Josaphat Musamba : Il y a un vrai problème autour de cette question. Je pense que le M23 ne voulait pas voir les Wazalendo intégrer le processus de Doha et l’a imposé à Kinshasa. Leur présence aurait changé la nature des discussions et n’entrait pas dans l’agenda de la rébellion. Pour la RDC, l’approche est différente, puisque la majorité des Wazalendo a été intégrée au sein de la Réserve Armée de la Défense (RAD). Pour Kinshasa, ce ne sont plus désormais des groupes armés, mais une « réserve » pour prêter main-forte à l’armée congolaise. Mais cela pose des questions, notamment sur le degré d’autonomie de ces groupes qui affichent tous une certaine indépendance vis à vis de Kinshasa. Ces groupes ont été écartés du processus de Doha, alors que certains groupes, notamment les cadres politiques des mouvements Volontaires pour la Défense de la Patrie (VDP)/Wazalendo du Nord-Kivu, avaient écrit au président Félix Tshisekedi pour demander d’être intégrés au négociations, en indiquant qu’ils étaient en première ligne contre le M23 et qu’ils en payaient le prix fort. Les Wazalendo ont été exclus de Doha, mais ils sont aussi exclus du dialogue national lancé parallèlement par les confessions religieuses. L’abbé Nshole (CENCO) et Eric Senga (ECC) n’ont jamais consulté les autres groupes armés, alors qu’ils sont allés rencontrer le M23 à Goma. Ils n’ont pas consulté les chefs locaux et les chefs coutumiers. Ce n’est donc pas un processus inclusif. Les Wazalendo sont sur le front. Si on les écarte du processus de Doha et de celui de la CENCO, que voulez-vous qu’ils fassent demain ? Les Wazalendo sont une composante importante à intégrer dans le processus de Doha et dans le futur dialogue national inter-congolais.

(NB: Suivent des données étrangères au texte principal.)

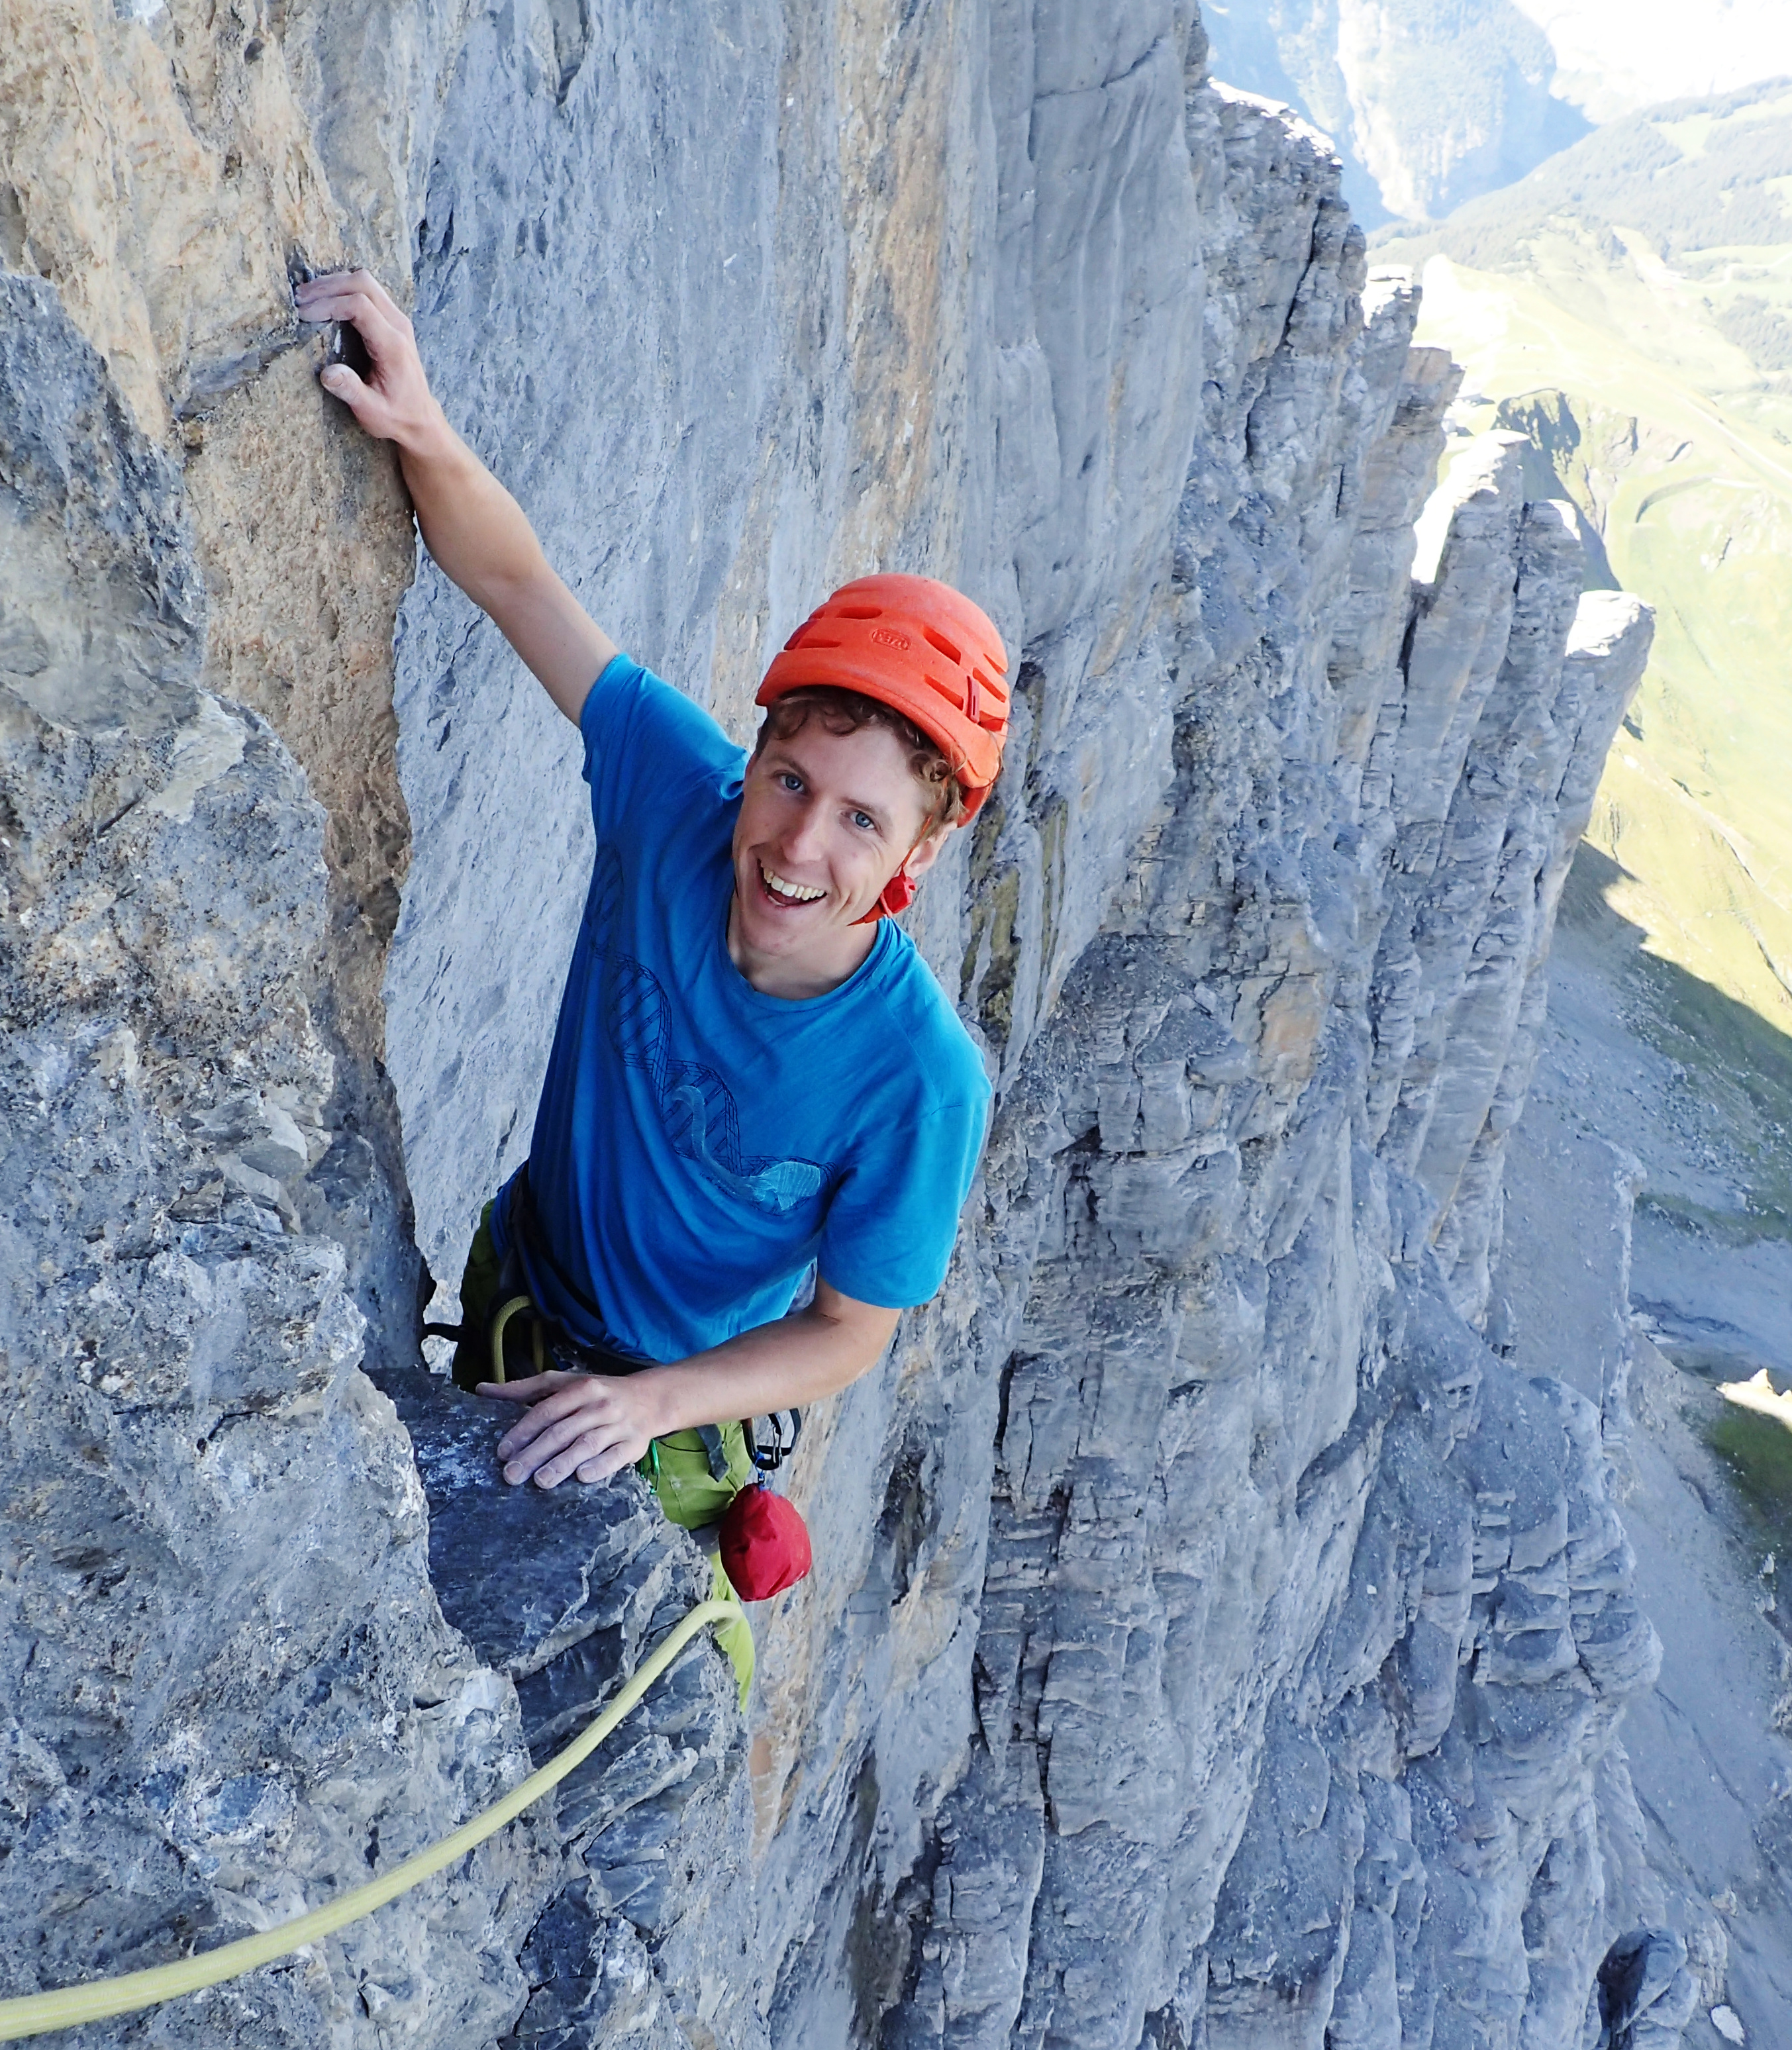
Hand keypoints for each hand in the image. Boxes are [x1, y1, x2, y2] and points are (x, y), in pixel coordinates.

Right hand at [294, 269, 448, 453]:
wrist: (421, 419)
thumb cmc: (397, 416)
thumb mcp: (372, 411)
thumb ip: (350, 391)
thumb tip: (327, 373)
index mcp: (392, 345)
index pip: (359, 306)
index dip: (328, 304)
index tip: (303, 314)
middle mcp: (398, 325)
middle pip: (362, 283)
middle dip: (328, 285)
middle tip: (299, 298)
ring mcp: (397, 320)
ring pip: (366, 283)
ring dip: (334, 284)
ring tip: (307, 296)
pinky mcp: (393, 321)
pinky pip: (368, 292)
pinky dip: (344, 289)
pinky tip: (325, 300)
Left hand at [476, 1369, 666, 1488]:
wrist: (651, 1399)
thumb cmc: (598, 1393)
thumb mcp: (564, 1383)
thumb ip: (524, 1389)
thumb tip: (481, 1390)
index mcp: (581, 1388)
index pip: (547, 1410)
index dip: (524, 1431)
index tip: (503, 1451)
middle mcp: (599, 1405)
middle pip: (563, 1431)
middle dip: (535, 1453)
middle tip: (512, 1475)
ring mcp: (618, 1425)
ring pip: (587, 1445)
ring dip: (563, 1463)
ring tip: (540, 1481)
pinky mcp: (634, 1445)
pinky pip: (615, 1457)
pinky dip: (599, 1467)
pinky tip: (581, 1478)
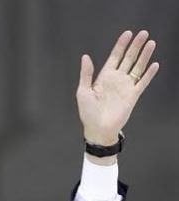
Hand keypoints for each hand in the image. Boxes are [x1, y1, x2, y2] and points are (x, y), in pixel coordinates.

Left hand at [77, 30, 158, 148]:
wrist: (98, 129)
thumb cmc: (88, 113)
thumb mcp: (83, 92)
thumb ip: (86, 74)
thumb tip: (85, 57)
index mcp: (104, 77)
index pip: (115, 56)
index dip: (121, 45)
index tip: (128, 33)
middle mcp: (117, 79)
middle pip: (129, 58)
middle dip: (136, 46)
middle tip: (143, 33)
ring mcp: (126, 86)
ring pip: (137, 67)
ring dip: (144, 55)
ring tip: (151, 43)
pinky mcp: (133, 95)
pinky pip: (143, 82)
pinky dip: (149, 74)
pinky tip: (154, 64)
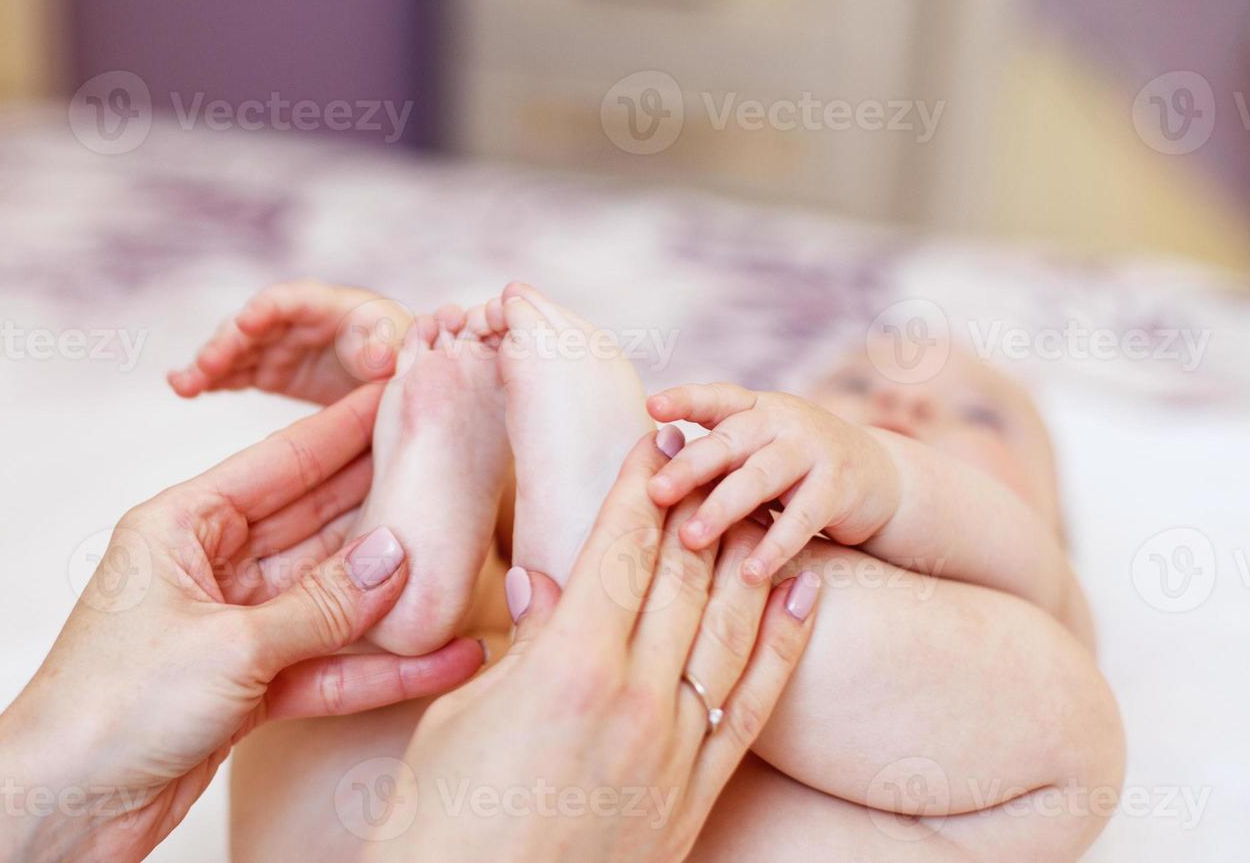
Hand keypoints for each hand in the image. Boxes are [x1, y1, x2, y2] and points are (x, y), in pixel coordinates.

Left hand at [0, 386, 483, 862]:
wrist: (64, 812)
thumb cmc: (106, 710)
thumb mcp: (229, 644)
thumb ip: (322, 602)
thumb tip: (396, 556)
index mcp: (183, 527)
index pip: (282, 461)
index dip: (346, 428)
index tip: (400, 394)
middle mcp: (211, 568)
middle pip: (317, 522)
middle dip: (384, 499)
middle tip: (451, 466)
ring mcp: (236, 627)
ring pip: (334, 596)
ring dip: (396, 592)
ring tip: (464, 560)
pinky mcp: (254, 685)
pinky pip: (333, 663)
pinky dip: (385, 666)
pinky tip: (443, 657)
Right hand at [167, 279, 414, 403]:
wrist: (399, 377)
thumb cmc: (403, 353)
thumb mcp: (401, 349)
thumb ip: (386, 349)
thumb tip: (376, 356)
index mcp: (329, 307)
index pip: (292, 301)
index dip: (268, 309)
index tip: (247, 322)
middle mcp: (295, 322)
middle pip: (253, 325)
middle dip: (229, 342)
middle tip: (207, 365)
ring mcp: (278, 346)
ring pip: (235, 350)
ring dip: (208, 364)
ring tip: (182, 384)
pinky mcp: (269, 371)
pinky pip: (234, 373)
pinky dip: (210, 380)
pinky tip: (183, 388)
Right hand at [368, 432, 821, 861]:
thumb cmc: (446, 815)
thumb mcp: (464, 714)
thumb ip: (522, 642)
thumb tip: (548, 583)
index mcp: (568, 666)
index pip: (619, 550)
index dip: (640, 485)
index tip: (655, 435)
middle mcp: (634, 698)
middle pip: (682, 575)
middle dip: (697, 503)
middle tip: (707, 452)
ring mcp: (675, 746)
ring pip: (730, 627)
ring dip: (750, 555)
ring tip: (761, 500)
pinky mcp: (698, 792)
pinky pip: (755, 704)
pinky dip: (785, 642)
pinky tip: (803, 591)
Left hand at [646, 384, 900, 582]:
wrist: (879, 478)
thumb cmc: (796, 471)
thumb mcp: (758, 453)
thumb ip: (717, 460)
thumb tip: (645, 480)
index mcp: (756, 410)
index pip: (718, 399)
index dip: (686, 399)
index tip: (651, 408)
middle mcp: (784, 421)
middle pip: (730, 440)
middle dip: (690, 466)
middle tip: (654, 492)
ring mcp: (815, 450)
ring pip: (761, 477)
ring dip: (723, 508)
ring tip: (690, 539)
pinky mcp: (840, 486)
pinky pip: (803, 518)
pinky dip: (775, 547)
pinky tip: (751, 573)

Afrikarabia : A la manœuvre dans les processus de paix en cours, on retrouve deux nouveaux acteurs : le Qatar et les Etats-Unis. Sont-ils à la hauteur et comprennent-ils toute la complexité de ce conflit qui dure depuis 30 ans ?
Josaphat Musamba : Pour réduire la complexité de ce conflit et trouver une sortie de crise, il faut intégrer tous les acteurs et notamment les acteurs locaux. La médiation qatarie doit aller au-delà du format actuel de négociation. Regarder tous les autres acteurs. Doha peut régler la situation à court terme, mais demain, les problèmes vont recommencer. Il faut ouvrir l’espace des négociations aux acteurs locaux sans restriction. Ce sont ces groupes armés locaux qui peuvent, sur le terrain, bloquer ou faire capoter ces initiatives de paix. Ils ont aussi leurs propres revendications qu’il faut écouter.
Propos recueillis par Christophe Rigaud – Afrikarabia
* Josaphat Musamba est doctorant à l’Université de Gand et chercheur au GEC-SH/CERUKi ISP de Bukavu.
Merci pour l’analyse cher Josaphat Musamba. Comment alors régler les questions identitaires en lien avec le pouvoir coutumier et le droit à la terre ? J’estime comme vous veniez de le démontrer que les équipes engagées dans la médiation, que ce soit au niveau de Doha ou les Religieux (CENCO et ECC) semblent réduire le champ en excluant, expressément d’autres parties prenantes. Ce qui peut faire échouer le processus qui semblerait plus politisé contre toute attente. Les consultations doivent tenir compte de toutes représentation sociale.